We didn’t stay at the Tower of London for very long since we’ve been to several other castles that we’ve found to be much more interesting for their history and authenticity. I don’t mean to say that the Tower is anything other than a “must see” in London; it’s just that it is clearly maintained today as a tourist attraction and it was difficult to tell the original Norman, Plantagenet or Tudor parts of the complex from what has been refurbished or reconstructed in more modern times.

To start our tour, let me show you (as I often do) a model of the Tower in order to orient you to the photos that will follow.

In the photo, the River Thames is at the bottom; the main gate (which is also the oldest part of the Tower) is at the bottom left, on both sides of the moat which surrounds the castle; and, the main palace, called the White Tower, is in the middle.

We, of course, entered through the main gate, built in Norman times on the site of what was believed to have been a Roman fort:

You can see how a fortress like this could impress the local population, which was one of the main reasons the Normans built it – look at the catapult down in the moat, that was the main attack weapon before gunpowder was invented. We crossed the bridge over the moat that connects the outer and inner gates, where I stopped to take a closer picture of the catapult and the moat.
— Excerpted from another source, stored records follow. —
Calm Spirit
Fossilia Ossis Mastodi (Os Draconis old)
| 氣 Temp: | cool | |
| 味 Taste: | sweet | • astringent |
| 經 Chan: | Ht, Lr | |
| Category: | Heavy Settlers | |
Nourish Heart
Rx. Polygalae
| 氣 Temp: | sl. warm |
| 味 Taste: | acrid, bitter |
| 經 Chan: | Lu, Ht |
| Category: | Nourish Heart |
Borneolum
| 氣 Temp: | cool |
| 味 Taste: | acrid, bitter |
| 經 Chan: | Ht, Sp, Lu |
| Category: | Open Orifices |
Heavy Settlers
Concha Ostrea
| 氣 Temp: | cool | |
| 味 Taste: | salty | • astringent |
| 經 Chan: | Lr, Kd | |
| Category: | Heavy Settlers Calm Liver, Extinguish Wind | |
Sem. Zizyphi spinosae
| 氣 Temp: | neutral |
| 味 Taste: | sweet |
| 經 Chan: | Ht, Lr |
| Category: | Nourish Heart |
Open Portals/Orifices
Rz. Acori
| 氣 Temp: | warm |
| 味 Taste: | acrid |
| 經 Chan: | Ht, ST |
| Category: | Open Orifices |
Once inside, we walked along the top of the outer wall which stood on the river to the southeast corner, then took this picture looking back at the main gate to show the part of the castle that is said to be the oldest. You can see the crumbling wall from the original Norman construction from around 1200 A.D.

To the right in the picture above you can just make out the edge of the White Tower which was the King’s lodging when he was in residence, shown in its full glory in this photo:

I went inside the White Tower while Dale rested with a cup of tea. The interior has been turned into a museum of medieval weaponry and armor. The photo below shows the parade armor of King Henry VIII, made in 1516. Henry did like to joust in his earlier years, though later in life he became quite obese with a waist measurement of 54″, so I doubt he did much horseback riding toward the end.
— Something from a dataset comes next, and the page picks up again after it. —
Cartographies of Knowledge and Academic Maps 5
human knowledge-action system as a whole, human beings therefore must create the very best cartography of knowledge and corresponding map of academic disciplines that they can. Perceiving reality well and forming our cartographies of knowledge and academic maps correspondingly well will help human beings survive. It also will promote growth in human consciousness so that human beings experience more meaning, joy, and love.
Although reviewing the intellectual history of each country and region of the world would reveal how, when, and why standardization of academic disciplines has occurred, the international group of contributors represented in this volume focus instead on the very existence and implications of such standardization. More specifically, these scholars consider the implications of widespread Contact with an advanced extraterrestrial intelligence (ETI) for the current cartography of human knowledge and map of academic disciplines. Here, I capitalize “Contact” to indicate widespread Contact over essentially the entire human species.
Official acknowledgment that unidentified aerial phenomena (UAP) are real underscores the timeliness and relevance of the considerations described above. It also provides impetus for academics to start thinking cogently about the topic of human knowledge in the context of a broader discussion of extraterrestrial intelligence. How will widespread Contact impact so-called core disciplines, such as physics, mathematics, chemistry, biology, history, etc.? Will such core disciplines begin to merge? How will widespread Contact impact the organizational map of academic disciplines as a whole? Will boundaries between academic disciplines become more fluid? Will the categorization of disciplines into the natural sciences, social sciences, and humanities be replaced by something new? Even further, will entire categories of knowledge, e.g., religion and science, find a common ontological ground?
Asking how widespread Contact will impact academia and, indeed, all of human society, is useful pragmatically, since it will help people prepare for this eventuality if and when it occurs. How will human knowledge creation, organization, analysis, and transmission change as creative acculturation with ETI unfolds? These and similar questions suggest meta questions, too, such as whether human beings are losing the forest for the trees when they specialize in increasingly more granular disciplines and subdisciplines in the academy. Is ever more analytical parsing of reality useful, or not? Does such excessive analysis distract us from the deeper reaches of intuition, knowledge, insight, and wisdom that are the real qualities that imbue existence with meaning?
This collection of mortars, stored in the basement, is the type of weaponry that made castles throughout England and the rest of europe obsolete by the 1700s.

Though it might not look it in the photos, the castle was packed with tourists, mainly groups of students, most of whom seemed to be Italian, like this bunch that we followed on our way out.

Along the river, the moat is full of water and there’s a gate called the Traitor’s Gate that opens into the moat so that the castle can be accessed from the Thames. This gate got its name from the fact that in Tudor times the Tower of London became a prison and place of execution (Anne Boleyn, one of King Henry VIII’s wives, was beheaded here). It was common practice for the king to declare a political adversary a “traitor” and then have him or her shipped off down the river to the Tower to be imprisoned there; hence, “Traitor’s Gate.”

It seemed appropriate that the sky darkened and became foreboding just as we got to the Traitor’s Gate and this part of the Tower of London.